Hair and saliva analysis fails to accurately identify atopic dogs or differentiate real and fake samples

Vet Dermatol. 2019 Jan 24. doi: 10.1111/vde.12716. Online ahead of print.


Background: The availability of direct-to-consumer medical testing for human and veterinary health conditions has increased in recent years. For allergies, several companies market proprietary hair and saliva tests directly to pet owners. These tests have not been validated and there is limited regulatory oversight for such tests in veterinary medicine.

Hypothesis/objectives: To examine the accuracy and reproducibility of a commercial direct-to-consumer hair and saliva allergen test.

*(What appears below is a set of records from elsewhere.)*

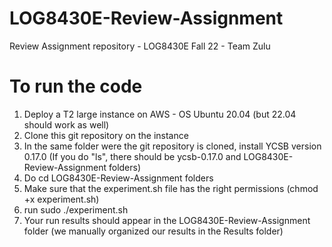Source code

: # LOG8430E-Review-Assignment
Review Assignment repository  - LOG8430E Fall 22 - Team Zulu


# To run the code
1. Deploy a T2 large instance on AWS - OS Ubuntu 20.04 (but 22.04 should work as well)
2. Clone this git repository on the instance
3. In the same folder were the git repository is cloned, install YCSB version 0.17.0 (If you do "ls", there should be ycsb-0.17.0 and LOG8430E-Review-Assignment folders)
4. Do cd LOG8430E-Review-Assignment folders
5. Make sure that the experiment.sh file has the right permissions (chmod +x experiment.sh)
6. run sudo ./experiment.sh
7. Your run results should appear in the LOG8430E-Review-Assignment folder (we manually organized our results in the Results folder)

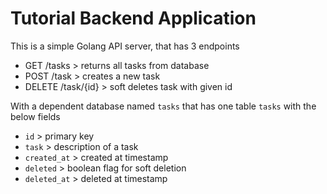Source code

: # Tutorial Backend Application

This is a simple Golang API server, that has 3 endpoints

- GET /tasks > returns all tasks from database
- POST /task > creates a new task
- DELETE /task/{id} > soft deletes task with given id

With a dependent database named `tasks` that has one table `tasks` with the below fields

- `id` > primary key
- `task` > description of a task
- `created_at` > created at timestamp
- `deleted` > boolean flag for soft deletion
- `deleted_at` > deleted at timestamp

Animals: Seven healthy animals (six dogs, one cat); six animals (five dogs, one cat) with atopic dermatitis; 11 samples of synthetic fur and sterile saline.

Methods and materials: Duplicate animal hair and saliva, and 11 synthetic fur and saline samples were collected (total samples 35) and submitted to the company for analysis, yielding 12,075 outcomes for statistical analysis.

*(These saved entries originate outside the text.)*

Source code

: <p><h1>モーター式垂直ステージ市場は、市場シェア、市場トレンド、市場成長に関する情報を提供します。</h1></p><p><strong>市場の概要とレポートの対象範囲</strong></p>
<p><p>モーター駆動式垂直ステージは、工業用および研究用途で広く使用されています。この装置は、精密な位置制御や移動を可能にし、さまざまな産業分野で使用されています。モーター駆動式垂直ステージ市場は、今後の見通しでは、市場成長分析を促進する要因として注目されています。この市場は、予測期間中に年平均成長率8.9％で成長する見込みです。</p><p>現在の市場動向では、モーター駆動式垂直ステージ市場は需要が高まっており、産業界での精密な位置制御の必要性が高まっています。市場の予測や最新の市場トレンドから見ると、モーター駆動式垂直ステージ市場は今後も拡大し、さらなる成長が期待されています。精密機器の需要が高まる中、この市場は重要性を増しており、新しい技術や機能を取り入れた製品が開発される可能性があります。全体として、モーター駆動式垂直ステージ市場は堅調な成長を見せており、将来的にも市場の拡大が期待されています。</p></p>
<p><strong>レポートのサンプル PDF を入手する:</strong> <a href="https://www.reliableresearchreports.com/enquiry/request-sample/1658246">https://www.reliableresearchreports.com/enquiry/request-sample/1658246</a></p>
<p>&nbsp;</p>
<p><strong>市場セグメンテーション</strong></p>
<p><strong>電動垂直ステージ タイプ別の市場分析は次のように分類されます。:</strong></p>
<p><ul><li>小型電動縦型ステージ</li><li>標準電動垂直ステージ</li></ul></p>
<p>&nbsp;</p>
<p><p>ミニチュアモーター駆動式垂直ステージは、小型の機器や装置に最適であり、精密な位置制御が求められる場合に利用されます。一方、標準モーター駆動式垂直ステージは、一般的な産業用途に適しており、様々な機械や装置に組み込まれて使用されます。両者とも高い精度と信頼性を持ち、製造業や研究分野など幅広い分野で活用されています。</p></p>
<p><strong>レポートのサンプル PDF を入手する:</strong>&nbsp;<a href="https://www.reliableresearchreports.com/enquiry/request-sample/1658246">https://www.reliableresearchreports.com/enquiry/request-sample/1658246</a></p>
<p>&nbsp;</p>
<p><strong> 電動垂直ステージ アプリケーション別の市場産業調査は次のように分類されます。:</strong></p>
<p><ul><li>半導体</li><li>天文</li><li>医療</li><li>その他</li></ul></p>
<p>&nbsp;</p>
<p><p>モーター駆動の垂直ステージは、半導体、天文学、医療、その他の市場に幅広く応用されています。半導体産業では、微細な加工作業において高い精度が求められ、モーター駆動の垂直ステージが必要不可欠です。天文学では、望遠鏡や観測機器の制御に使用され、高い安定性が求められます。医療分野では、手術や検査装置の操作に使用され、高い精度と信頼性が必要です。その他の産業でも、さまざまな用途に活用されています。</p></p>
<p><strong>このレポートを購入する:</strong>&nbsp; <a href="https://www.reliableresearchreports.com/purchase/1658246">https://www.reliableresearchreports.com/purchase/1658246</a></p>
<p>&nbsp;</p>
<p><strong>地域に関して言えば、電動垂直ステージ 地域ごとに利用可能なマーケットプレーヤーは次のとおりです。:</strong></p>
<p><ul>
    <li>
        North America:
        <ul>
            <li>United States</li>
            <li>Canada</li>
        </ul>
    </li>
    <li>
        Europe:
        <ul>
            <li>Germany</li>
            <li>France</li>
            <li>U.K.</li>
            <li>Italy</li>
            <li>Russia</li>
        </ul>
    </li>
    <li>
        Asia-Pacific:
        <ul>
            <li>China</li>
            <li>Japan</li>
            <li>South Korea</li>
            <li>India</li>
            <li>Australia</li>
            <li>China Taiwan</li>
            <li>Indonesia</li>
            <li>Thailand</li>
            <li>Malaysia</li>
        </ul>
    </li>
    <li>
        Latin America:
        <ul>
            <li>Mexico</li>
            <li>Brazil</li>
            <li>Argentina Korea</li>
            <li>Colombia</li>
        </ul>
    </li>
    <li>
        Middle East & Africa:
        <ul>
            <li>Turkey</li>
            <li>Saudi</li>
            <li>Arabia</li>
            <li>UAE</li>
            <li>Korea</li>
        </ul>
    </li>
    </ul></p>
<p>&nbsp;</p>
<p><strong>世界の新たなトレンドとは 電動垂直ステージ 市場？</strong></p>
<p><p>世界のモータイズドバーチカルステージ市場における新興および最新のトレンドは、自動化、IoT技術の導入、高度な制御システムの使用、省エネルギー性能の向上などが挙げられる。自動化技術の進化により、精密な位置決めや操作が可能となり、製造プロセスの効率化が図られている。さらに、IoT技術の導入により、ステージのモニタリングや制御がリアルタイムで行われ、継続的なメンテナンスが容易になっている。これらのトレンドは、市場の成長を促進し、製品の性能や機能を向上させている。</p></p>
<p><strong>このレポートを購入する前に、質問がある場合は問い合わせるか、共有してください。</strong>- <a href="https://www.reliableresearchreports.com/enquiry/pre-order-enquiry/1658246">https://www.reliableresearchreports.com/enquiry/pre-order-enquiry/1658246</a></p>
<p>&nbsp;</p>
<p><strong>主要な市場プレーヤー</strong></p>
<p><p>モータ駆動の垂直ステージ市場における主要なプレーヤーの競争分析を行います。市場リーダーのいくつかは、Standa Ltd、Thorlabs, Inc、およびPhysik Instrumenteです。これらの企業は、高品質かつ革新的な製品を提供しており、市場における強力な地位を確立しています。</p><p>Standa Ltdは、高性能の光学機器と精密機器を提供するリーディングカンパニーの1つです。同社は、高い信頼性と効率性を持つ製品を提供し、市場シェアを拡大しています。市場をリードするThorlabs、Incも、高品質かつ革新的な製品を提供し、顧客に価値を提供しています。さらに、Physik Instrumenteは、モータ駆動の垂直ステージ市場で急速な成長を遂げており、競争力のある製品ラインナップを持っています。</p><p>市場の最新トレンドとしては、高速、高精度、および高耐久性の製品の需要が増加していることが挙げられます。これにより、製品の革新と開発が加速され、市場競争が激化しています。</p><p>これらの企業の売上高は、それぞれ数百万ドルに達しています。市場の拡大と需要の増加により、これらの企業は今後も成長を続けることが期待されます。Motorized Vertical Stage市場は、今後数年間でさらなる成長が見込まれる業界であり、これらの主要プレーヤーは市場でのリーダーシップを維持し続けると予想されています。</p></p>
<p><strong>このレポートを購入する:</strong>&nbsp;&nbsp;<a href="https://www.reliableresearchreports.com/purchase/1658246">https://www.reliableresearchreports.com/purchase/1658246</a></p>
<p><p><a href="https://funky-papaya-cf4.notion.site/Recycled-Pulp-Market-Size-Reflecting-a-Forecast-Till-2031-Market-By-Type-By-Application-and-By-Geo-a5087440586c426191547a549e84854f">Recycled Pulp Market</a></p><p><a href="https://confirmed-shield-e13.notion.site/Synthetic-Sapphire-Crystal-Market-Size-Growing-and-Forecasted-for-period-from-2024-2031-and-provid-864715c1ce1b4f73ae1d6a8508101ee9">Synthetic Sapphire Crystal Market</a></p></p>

Results: Positive test results were provided by the direct-to-consumer pet allergy for all submitted samples, including synthetic fur and saline. The test results for healthy and atopic animal samples were no different from each other or from synthetic fur and saline samples. Reproducibility for paired samples was not different from random chance. The results for real animals correlated strongly with results for synthetic fur and saline samples (r = 0.71, P < 0.05).

Conclusions and clinical importance: The direct-to-consumer hair and saliva test for pet allergies examined in this study performed no better than chance and the results were not reproducible.